#### [Dataset content]

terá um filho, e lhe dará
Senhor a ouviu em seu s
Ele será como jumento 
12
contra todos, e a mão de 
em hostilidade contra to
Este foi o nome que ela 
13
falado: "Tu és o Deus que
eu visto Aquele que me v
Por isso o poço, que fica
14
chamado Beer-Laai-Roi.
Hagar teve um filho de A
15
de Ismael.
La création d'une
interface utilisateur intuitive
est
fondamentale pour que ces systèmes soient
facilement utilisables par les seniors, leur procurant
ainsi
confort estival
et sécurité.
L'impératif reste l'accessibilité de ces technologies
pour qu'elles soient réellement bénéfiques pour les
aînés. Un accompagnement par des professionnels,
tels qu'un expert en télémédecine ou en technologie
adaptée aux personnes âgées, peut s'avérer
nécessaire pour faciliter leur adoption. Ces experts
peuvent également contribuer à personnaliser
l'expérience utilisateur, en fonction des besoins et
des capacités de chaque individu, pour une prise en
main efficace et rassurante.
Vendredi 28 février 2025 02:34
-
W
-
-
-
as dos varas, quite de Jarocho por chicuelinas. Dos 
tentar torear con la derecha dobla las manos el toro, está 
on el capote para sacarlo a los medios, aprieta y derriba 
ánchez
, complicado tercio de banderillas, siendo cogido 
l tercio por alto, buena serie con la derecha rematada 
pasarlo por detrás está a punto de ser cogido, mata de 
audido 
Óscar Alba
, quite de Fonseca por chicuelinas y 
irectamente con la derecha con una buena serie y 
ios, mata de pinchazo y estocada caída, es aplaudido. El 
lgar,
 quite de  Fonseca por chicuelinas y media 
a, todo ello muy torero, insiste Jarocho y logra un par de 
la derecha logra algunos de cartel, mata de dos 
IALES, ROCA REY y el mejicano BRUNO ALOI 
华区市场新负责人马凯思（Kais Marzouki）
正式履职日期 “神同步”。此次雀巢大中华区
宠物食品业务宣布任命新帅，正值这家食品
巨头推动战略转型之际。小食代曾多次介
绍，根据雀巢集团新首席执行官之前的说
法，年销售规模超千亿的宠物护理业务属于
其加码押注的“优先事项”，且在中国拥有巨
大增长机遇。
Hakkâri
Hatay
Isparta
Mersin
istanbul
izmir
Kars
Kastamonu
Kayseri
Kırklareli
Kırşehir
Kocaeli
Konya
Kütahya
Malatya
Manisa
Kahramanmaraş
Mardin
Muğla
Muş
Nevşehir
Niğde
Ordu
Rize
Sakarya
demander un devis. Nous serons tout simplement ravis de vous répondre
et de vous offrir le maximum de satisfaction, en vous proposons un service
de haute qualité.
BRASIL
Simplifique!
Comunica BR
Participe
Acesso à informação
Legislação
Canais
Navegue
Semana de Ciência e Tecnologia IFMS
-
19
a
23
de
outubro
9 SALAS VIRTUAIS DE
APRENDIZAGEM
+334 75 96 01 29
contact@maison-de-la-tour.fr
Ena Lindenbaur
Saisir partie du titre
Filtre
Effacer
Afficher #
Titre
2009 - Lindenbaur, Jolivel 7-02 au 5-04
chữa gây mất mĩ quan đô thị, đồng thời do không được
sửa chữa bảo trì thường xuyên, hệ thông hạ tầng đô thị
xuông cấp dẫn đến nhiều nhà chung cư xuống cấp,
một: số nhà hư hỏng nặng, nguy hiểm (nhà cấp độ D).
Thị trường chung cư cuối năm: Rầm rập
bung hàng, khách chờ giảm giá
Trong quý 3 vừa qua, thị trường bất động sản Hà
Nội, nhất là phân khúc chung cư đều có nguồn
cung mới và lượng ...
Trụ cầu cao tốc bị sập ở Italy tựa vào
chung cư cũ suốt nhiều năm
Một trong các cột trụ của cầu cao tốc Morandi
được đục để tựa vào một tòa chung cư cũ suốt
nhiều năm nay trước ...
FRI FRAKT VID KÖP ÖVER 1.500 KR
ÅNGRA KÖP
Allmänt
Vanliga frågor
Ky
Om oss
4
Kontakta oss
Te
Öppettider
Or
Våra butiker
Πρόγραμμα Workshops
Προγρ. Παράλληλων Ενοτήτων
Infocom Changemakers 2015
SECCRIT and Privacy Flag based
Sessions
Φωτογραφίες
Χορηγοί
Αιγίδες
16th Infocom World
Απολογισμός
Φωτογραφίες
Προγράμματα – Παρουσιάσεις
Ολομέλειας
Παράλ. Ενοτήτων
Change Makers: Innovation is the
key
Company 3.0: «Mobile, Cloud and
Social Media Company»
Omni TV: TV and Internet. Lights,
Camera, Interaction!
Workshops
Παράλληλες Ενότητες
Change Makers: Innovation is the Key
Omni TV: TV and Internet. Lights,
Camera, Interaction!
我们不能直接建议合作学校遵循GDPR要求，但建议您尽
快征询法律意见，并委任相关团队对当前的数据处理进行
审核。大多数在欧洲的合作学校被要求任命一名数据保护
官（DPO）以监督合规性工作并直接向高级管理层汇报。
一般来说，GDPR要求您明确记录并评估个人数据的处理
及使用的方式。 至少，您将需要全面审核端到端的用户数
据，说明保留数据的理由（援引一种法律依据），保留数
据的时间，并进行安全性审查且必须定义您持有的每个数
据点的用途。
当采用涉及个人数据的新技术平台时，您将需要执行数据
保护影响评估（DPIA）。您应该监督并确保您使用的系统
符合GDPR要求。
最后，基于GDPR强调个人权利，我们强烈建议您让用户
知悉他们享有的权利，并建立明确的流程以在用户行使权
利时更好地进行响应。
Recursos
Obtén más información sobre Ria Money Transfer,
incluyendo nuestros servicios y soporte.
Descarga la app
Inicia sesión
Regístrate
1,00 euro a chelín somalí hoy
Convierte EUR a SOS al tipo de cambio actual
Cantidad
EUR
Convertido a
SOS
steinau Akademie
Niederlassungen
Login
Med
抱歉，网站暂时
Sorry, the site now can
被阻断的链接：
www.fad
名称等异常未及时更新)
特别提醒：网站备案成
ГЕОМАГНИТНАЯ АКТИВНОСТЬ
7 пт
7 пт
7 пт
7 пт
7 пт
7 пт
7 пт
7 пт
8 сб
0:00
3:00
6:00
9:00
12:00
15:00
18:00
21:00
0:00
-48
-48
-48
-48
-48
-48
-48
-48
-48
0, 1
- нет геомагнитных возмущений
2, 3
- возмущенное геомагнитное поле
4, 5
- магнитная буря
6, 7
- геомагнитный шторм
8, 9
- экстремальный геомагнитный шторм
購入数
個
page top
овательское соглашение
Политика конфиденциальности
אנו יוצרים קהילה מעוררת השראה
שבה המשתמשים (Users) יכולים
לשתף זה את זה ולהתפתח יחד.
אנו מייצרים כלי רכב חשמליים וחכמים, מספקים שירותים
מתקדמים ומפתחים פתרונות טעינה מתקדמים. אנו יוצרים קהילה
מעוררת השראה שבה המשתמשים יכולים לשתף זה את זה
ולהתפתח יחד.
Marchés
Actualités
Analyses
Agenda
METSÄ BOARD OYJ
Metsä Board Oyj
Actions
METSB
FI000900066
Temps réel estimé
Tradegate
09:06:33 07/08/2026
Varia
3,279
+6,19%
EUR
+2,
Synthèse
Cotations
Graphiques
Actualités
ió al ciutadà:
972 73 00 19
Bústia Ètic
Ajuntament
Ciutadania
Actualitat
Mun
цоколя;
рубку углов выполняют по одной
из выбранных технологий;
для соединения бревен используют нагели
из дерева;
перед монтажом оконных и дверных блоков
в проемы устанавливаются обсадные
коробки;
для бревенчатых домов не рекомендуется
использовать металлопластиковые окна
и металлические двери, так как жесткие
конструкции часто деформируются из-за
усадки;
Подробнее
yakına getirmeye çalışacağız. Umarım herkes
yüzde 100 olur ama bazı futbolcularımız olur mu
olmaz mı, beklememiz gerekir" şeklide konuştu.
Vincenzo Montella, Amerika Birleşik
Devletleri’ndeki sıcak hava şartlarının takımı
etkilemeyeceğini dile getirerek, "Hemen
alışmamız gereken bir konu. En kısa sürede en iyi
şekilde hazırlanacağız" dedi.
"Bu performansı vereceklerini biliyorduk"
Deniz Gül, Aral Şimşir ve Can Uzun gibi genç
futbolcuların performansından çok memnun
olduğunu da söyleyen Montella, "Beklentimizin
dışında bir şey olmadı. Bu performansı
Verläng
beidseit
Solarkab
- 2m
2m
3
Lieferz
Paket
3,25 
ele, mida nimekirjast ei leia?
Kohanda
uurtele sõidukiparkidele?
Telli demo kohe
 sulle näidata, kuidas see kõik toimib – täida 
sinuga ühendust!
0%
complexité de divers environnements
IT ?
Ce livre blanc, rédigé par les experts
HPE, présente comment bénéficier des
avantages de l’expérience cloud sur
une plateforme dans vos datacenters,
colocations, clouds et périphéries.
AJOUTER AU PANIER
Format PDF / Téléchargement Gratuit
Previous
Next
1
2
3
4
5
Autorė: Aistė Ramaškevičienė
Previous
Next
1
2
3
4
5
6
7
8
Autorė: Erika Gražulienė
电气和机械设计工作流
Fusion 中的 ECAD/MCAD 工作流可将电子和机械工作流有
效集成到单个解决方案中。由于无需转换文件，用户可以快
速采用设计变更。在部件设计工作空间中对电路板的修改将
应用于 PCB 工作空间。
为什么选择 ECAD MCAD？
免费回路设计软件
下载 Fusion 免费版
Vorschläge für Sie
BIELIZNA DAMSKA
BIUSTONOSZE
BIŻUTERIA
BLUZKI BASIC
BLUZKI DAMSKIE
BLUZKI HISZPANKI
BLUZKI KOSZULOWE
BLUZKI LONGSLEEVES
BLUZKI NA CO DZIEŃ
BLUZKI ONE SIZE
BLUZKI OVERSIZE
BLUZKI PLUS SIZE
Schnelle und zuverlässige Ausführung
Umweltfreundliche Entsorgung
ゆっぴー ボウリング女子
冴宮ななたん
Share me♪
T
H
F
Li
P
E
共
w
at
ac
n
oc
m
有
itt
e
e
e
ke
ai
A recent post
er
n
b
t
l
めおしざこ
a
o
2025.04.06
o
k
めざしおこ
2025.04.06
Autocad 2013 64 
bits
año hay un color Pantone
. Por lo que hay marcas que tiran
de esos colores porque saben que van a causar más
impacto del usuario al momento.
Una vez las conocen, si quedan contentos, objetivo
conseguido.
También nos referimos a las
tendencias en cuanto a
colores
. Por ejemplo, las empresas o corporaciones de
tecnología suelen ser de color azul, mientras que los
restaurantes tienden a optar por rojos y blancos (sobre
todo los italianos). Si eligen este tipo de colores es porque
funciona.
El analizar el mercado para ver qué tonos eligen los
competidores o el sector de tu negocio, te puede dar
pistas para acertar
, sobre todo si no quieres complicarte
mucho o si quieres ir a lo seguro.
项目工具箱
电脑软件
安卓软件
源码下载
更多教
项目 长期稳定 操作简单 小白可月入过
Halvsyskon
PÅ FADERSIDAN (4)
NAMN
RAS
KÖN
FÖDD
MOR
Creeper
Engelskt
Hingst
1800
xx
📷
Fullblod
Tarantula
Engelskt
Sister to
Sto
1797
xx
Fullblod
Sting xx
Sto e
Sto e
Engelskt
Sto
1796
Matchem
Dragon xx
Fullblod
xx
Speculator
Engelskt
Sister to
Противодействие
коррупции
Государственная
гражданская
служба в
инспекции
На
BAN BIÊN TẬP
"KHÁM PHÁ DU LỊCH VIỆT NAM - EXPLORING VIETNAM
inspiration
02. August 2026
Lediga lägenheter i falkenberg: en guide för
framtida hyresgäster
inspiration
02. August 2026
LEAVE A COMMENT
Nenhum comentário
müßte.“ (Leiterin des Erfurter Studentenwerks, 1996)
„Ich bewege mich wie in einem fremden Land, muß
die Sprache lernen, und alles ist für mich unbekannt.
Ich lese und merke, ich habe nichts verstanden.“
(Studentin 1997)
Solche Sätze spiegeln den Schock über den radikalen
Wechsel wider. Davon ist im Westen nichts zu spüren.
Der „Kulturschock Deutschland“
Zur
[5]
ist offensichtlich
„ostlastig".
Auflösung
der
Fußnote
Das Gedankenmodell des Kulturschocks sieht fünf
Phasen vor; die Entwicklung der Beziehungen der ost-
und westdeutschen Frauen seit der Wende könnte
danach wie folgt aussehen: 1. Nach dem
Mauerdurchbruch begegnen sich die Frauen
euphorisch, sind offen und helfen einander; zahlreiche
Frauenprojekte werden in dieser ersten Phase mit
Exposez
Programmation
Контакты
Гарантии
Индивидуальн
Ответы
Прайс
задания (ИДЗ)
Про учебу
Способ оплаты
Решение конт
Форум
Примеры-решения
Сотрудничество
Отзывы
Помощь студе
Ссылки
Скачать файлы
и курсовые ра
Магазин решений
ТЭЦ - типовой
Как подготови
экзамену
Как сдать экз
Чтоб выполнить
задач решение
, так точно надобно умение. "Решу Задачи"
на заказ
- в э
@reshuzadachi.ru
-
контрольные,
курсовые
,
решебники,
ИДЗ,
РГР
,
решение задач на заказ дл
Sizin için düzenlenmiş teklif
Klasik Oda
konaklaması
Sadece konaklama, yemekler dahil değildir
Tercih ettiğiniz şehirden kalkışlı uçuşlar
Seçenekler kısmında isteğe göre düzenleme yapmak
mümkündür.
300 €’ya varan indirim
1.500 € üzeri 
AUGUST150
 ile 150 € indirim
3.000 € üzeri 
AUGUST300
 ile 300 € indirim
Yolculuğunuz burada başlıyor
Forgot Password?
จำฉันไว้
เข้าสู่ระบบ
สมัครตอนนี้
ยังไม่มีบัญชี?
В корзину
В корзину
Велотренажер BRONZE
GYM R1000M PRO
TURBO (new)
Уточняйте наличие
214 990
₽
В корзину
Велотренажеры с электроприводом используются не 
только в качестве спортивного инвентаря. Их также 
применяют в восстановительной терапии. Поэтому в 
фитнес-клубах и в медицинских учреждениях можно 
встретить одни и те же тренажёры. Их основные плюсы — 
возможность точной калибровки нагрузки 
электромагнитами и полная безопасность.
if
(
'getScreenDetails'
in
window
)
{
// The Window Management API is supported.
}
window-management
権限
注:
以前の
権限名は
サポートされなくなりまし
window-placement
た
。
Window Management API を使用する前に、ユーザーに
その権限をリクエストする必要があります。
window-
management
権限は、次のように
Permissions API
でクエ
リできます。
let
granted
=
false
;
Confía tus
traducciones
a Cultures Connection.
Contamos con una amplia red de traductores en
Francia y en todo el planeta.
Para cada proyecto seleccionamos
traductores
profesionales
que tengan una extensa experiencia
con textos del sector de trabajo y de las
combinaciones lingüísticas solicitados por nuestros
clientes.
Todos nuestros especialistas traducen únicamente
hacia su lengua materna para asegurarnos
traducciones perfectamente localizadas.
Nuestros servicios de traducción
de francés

#### [Task requirements]
Copy the data above word for word, from its very first line down to and including the line that contains "fondamentale pour que ces systèmes soient".

#### [Solution for this exercise]
terá um filho, e lhe dará
Senhor a ouviu em seu s
Ele será como jumento 
12
contra todos, e a mão de 
em hostilidade contra to
Este foi o nome que ela 
13
falado: "Tu és o Deus que
eu visto Aquele que me v
Por isso o poço, que fica
14
chamado Beer-Laai-Roi.
Hagar teve um filho de A
15
de Ismael.
La création d'une
interface utilisateur intuitive
est
fondamentale pour que ces systèmes soient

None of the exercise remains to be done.